### EXERCISE INSTRUCTIONS
Go line by line through the records below. Copy whichever lines contain the string "Uczymy".

### THE INPUT
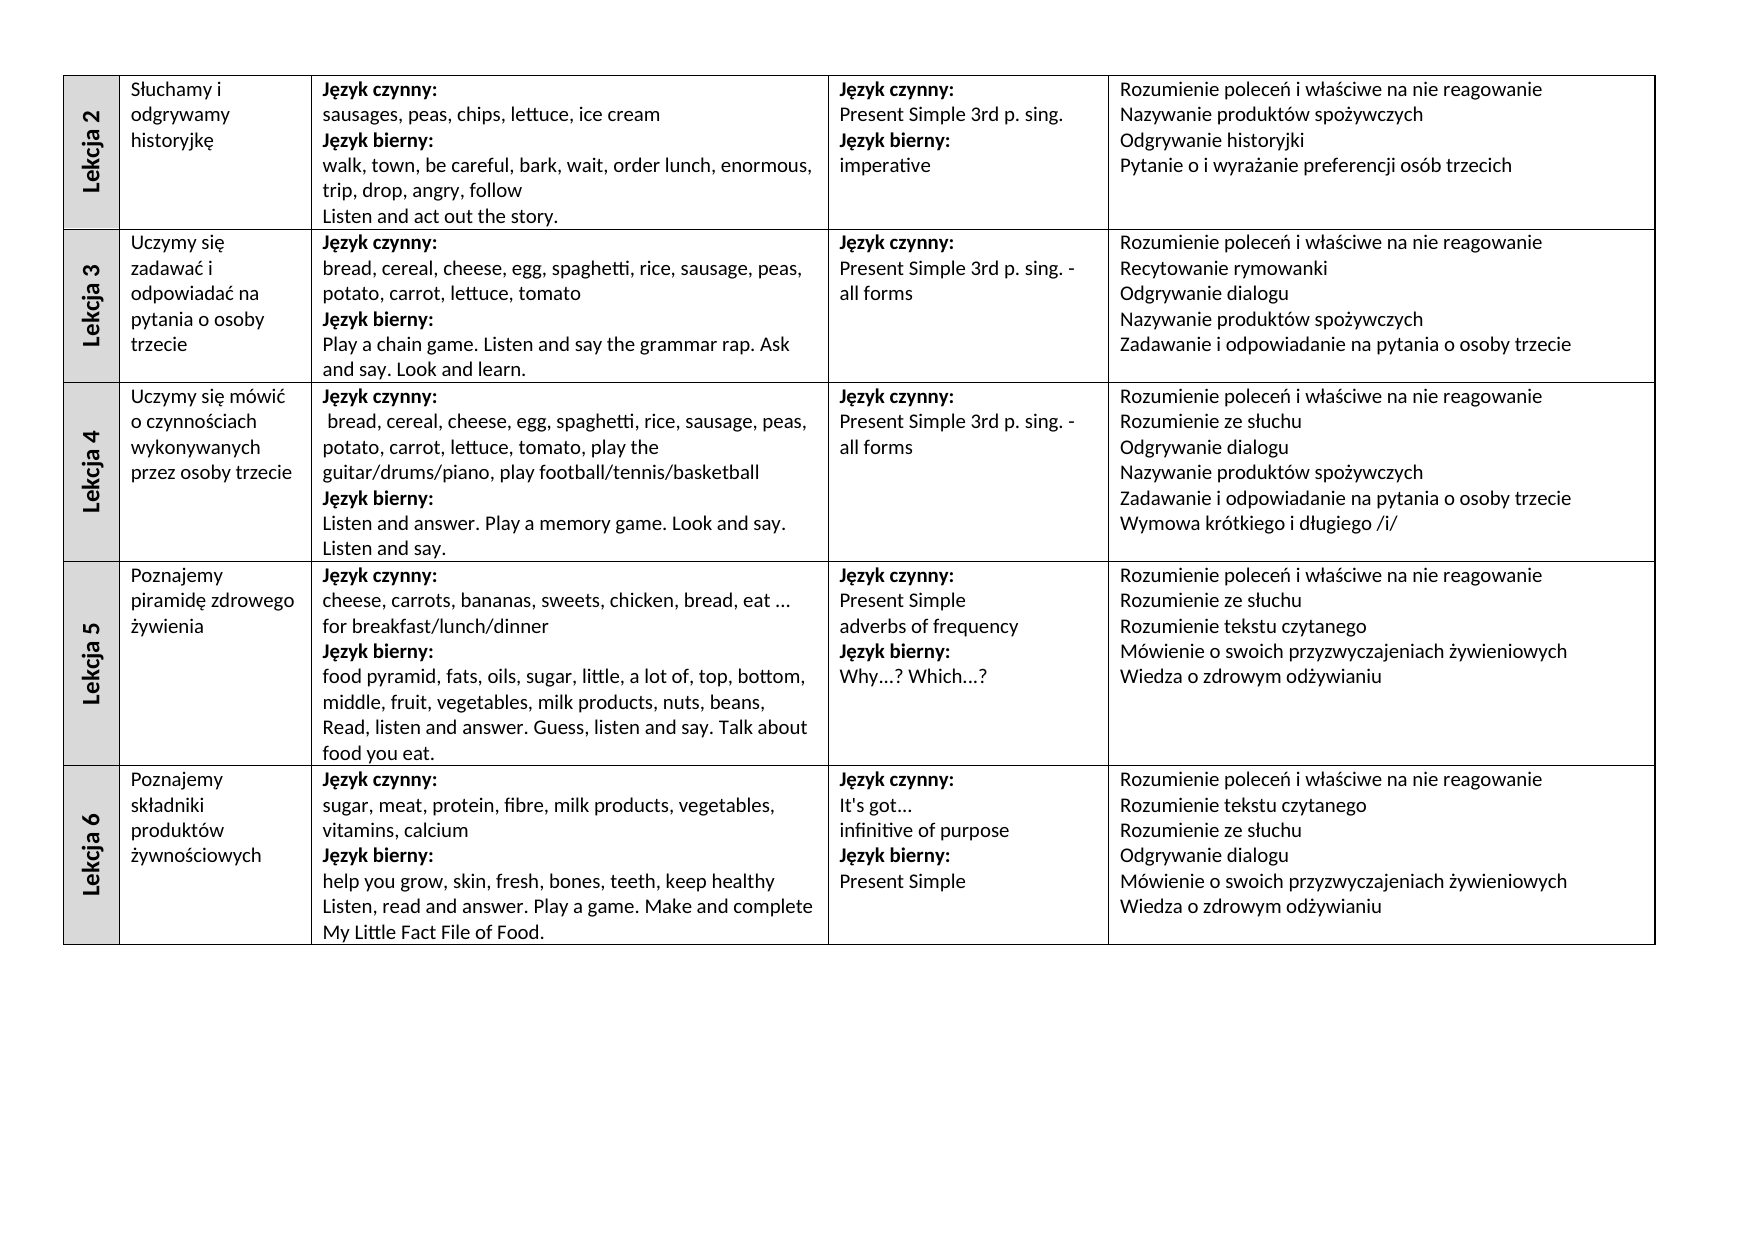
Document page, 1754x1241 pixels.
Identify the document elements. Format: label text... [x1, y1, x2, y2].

table_cell Język czynny: Present Simple 3rd p. sing. Język bierny: imperative [829, 76, 1108, 228]
table_cell Rozumienie poleceń i właściwe na nie reagowanie Recytowanie rymowanki Odgrywanie dialogu Nazywanie produktów spożywczych Zadawanie i odpowiadanie na pytania o osoby trzecie [1109, 230, 1654, 382]
table_cell Lekcja 6 [64, 766, 119, 944]
table_cell Słuchamy i odgrywamy historyjkę [120, 76, 311, 228]
table_cell Język czynny: sausages, peas, chips, lettuce, ice cream Język bierny: walk, town, be careful, bark, wait, order lunch, enormous, trip, drop, angry, follow Listen and act out the story. [312, 76, 828, 228]
table_cell Poznajemy piramidę zdrowego żywienia [120, 562, 311, 765]
table_cell Język czynny: bread, cereal, cheese, egg, spaghetti, rice, sausage, peas, potato, carrot, lettuce, tomato Język bierny: Play a chain game. Listen and say the grammar rap. Ask and say. Look and learn. [312, 230, 828, 382]
table_cell Rozumienie poleceń i właściwe na nie reagowanie Rozumienie ze słuchu Rozumienie tekstu czytanego Mówienie o swoich przyzwyczajeniach żywieniowych Wiedza o zdrowym odżywianiu [1109, 562, 1654, 765]
table_cell Lekcja 5 [64, 562, 119, 765]
table_cell Język czynny: Present Simple 3rd p. sing. - all forms [829, 383, 1108, 561]
table_cell Język czynny: cheese, carrots, bananas, sweets, chicken, bread, eat ... for breakfast/lunch/dinner Język bierny: food pyramid, fats, oils, sugar, little, a lot of, top, bottom, middle, fruit, vegetables, milk products, nuts, beans, Read, listen and answer. Guess, listen and say. Talk about food you eat. [312, 562, 828, 765]
table_cell Rozumienie poleceń i właściwe na nie reagowanie Rozumienie tekstu czytanego Rozumienie ze słuchu Odgrywanie dialogu Mówienie o swoich przyzwyczajeniach żywieniowych Wiedza o zdrowym odżywianiu [1109, 766, 1654, 944]
table_cell Uczymy się mówić o czynnościach wykonywanych przez osoby trzecie [120, 383, 311, 561]
table_cell Lekcja 3 [64, 230, 119, 382]
table_cell Rozumienie poleceń i właściwe na nie reagowanie Rozumienie ze słuchu Odgrywanie dialogu Nazywanie produktów spożywczych Zadawanie i odpowiadanie na pytania o osoby trzecie Wymowa krótkiego i długiego /i/ [1109, 383, 1654, 561]
table_cell Język czynny: It's got... infinitive of purpose Język bierny: Present Simple [829, 766, 1108, 944]
table_cell Poznajemy składniki produktów żywnościowych [120, 766, 311, 944]
table_cell Lekcja 2 [64, 76, 119, 228]
table_cell Język czynny: sugar, meat, protein, fibre, milk products, vegetables, vitamins, calcium Język bierny: help you grow, skin, fresh, bones, teeth, keep healthy Listen, read and answer. Play a game. Make and complete My Little Fact File of Food. [312, 766, 828, 944]
table_cell Lekcja 4 [64, 383, 119, 561]
table_cell Język czynny: Present Simple 3rd p. sing. - all forms [829, 230, 1108, 382]
table_cell Język czynny: bread, cereal, cheese, egg, spaghetti, rice, sausage, peas, potato, carrot, lettuce, tomato, play the guitar/drums/piano, play football/tennis/basketball Język bierny: Listen and answer. Play a memory game. Look and say. Listen and say. [312, 383, 828, 561]
table_cell Rozumienie poleceń i właściwe na nie reagowanie Nazywanie produktów spożywczych Odgrywanie historyjki Pytanie o i wyrażanie preferencji osób trzecich [1109, 76, 1654, 228]
table_cell Język czynny: Present Simple adverbs of frequency Język bierny: Why...? Which...? [829, 562, 1108, 765]
table_cell Uczymy się zadawać i odpowiadać na pytania o osoby trzecie [120, 230, 311, 382]
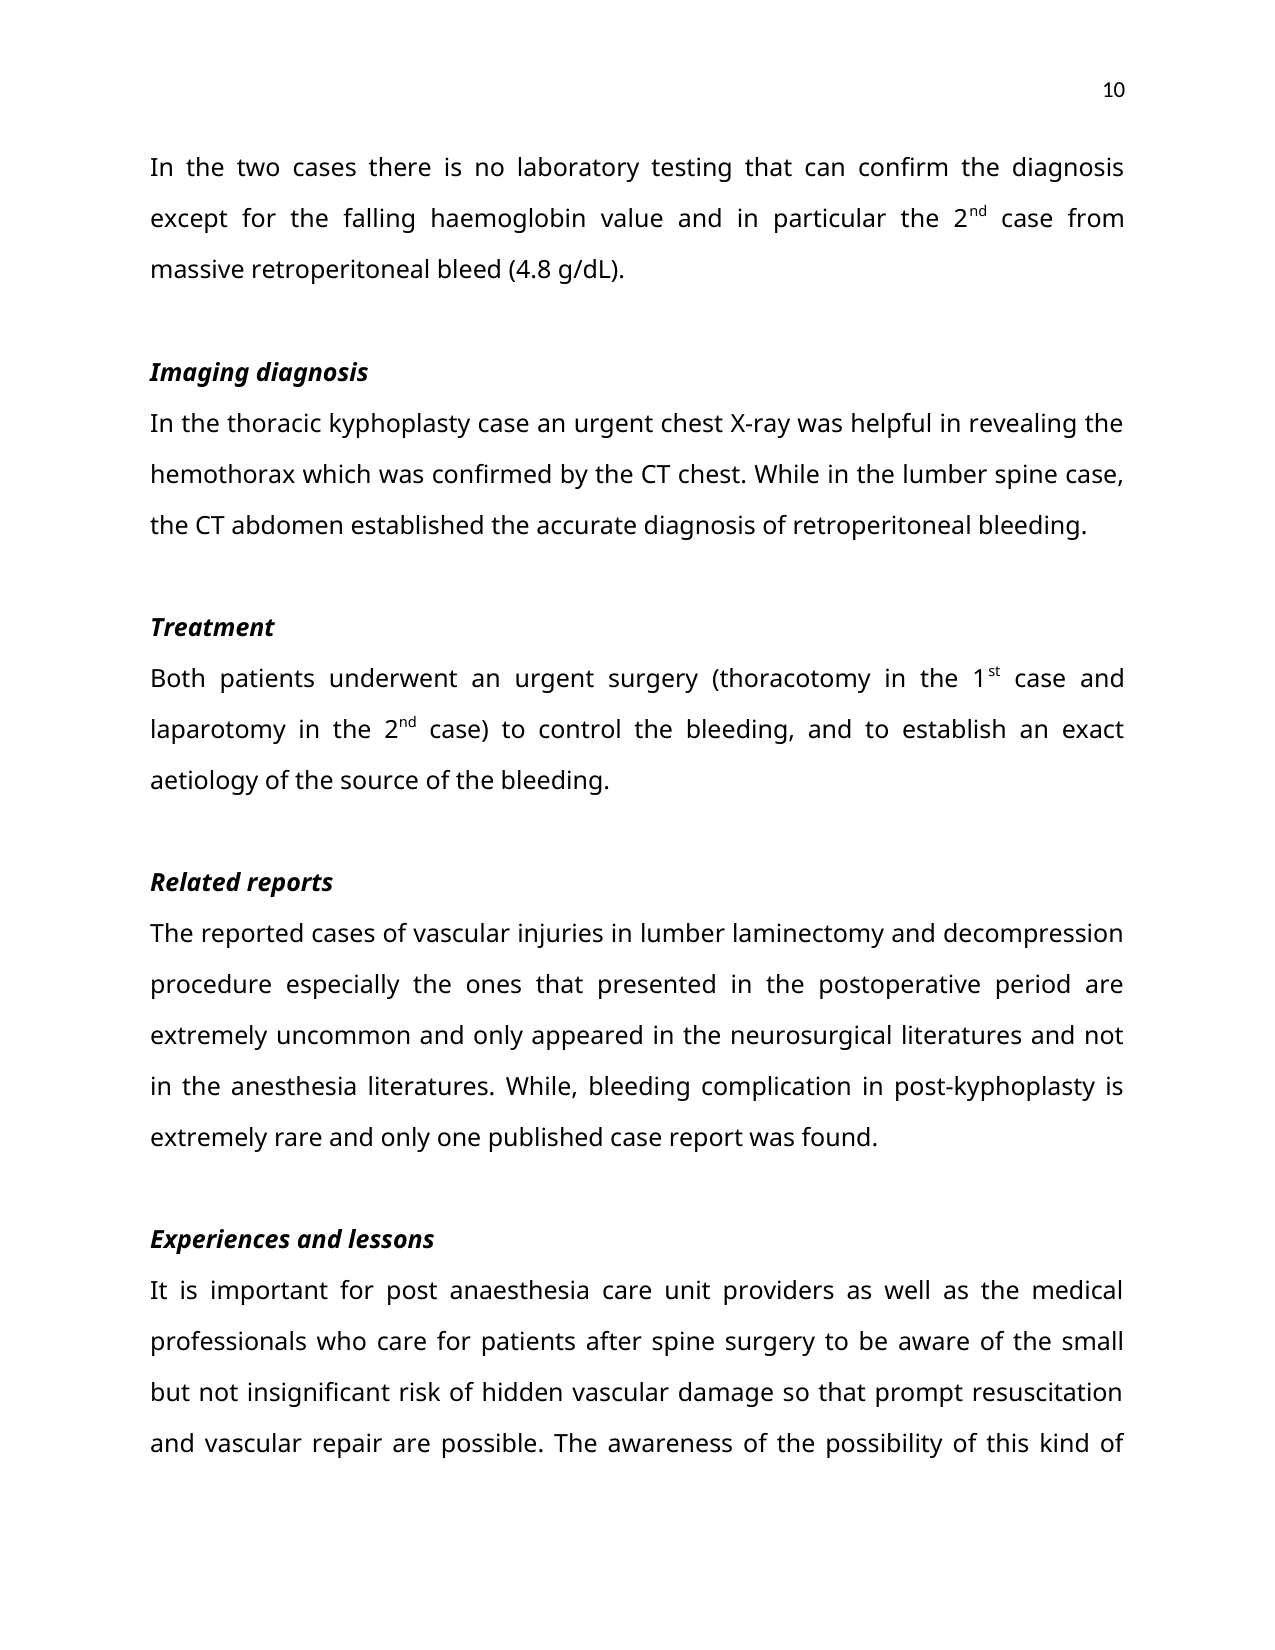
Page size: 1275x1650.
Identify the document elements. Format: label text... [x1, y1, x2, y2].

text Treatment [150, 609, 1125, 643]
text Imaging diagnosis [150, 354, 1125, 388]
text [150, 1273, 1125, 1460]
text Experiences and lessons [150, 1222, 1125, 1256]
text In the two cases there is no laboratory testing that can confirm the diagnosis except for the falling haemoglobin value and in particular the 2nd case from massive retroperitoneal bleed (4.8 g/dL). [150, 150, 1125, 286]
text The reported cases of vascular injuries in lumber laminectomy and decompression procedure especially the ones that presented in the postoperative period are extremely uncommon and only appeared in the neurosurgical literatures and not in the anesthesia literatures. While, bleeding complication in post-kyphoplasty is extremely rare and only one published case report was found. [150, 916, 1125, 1154]
text In the thoracic kyphoplasty case an urgent chest X-ray was helpful in revealing the hemothorax which was confirmed by the CT chest. While in the lumber spine case, the CT abdomen established the accurate diagnosis of retroperitoneal bleeding. [150, 405, 1125, 541]
text Related reports [150, 864, 1125, 899]
text Both patients underwent an urgent surgery (thoracotomy in the 1st case and laparotomy in the 2nd case) to control the bleeding, and to establish an exact aetiology of the source of the bleeding. [150, 660, 1125, 797]
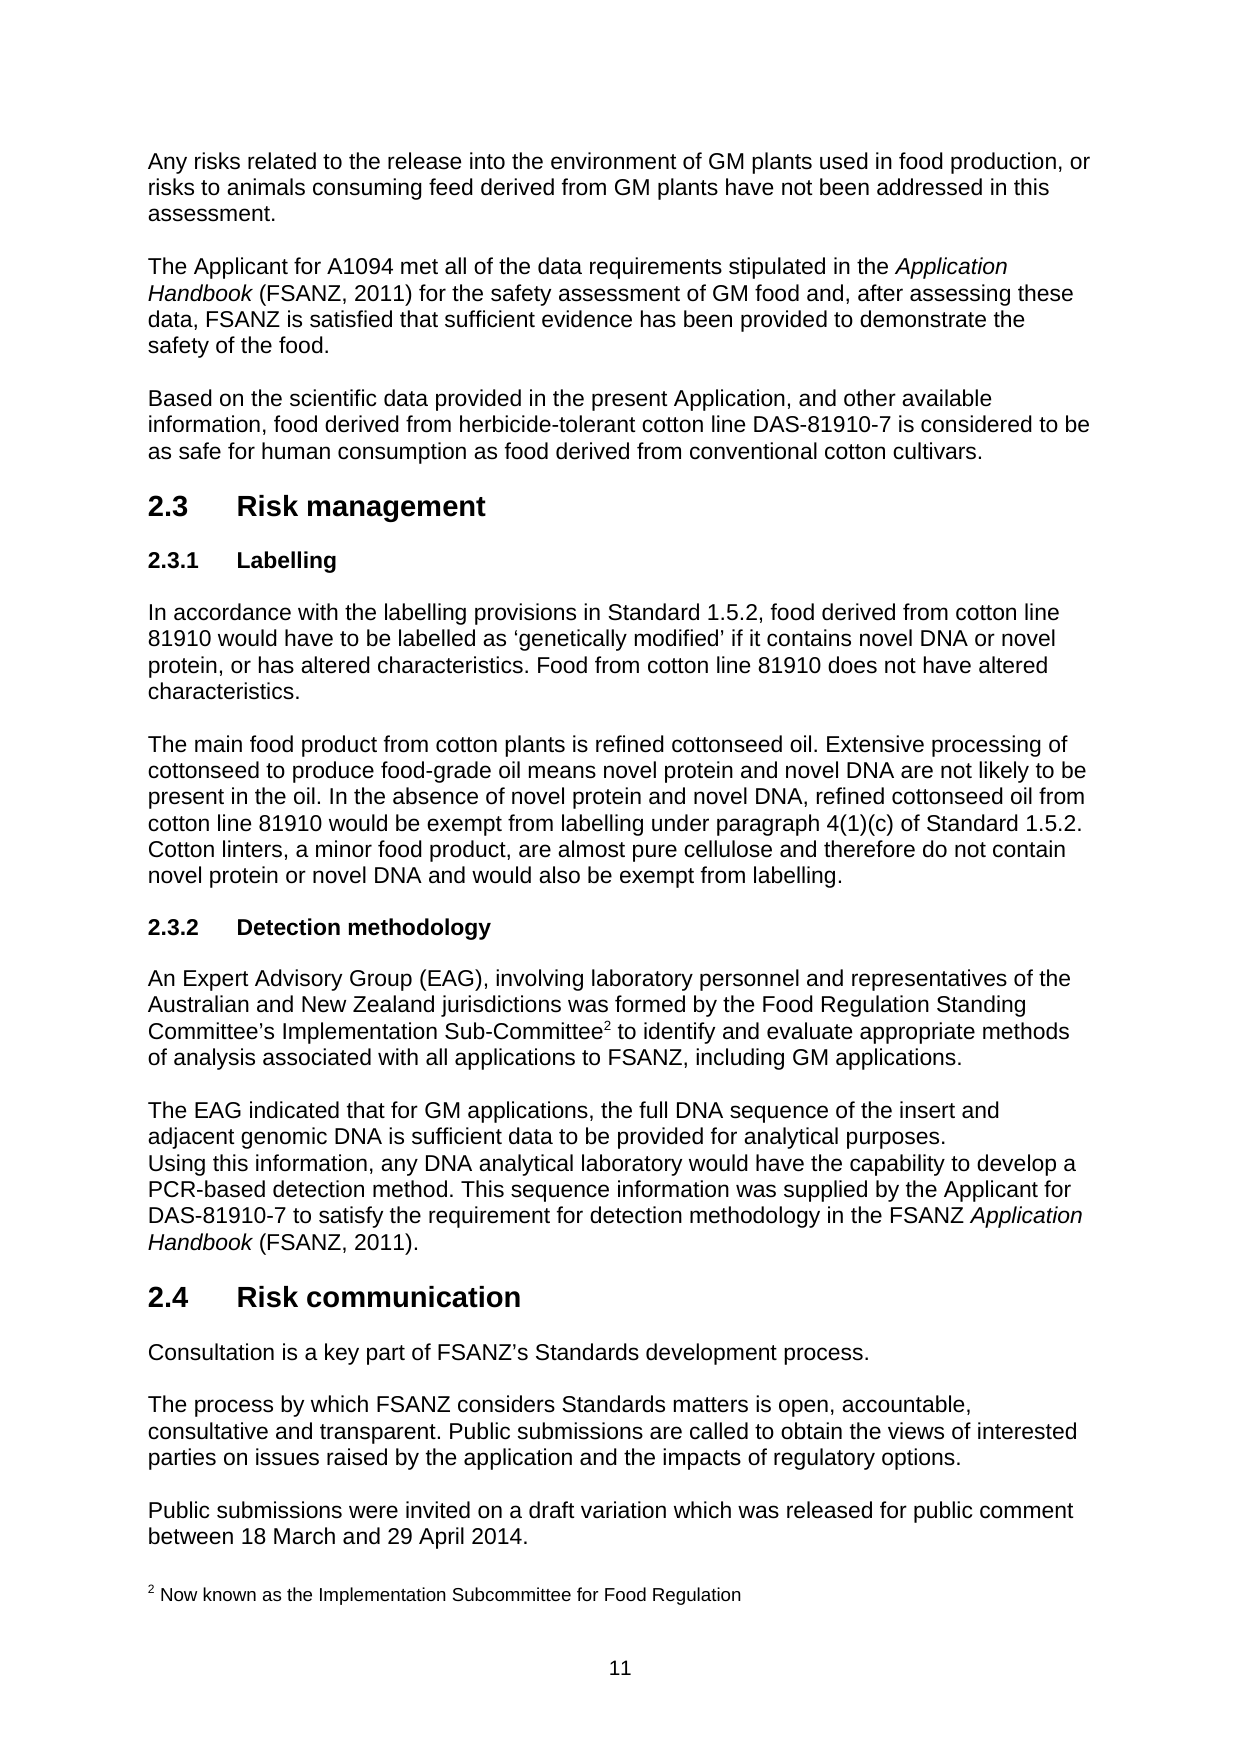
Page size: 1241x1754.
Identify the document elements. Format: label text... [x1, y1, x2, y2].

### EXPECTED ANSWER
table_cell Uczymy się mówić o czynnościach wykonywanych przez osoby trzecie [120, 383, 311, 561]
table_cell Uczymy się zadawać i odpowiadać na pytania o osoby trzecie [120, 230, 311, 382]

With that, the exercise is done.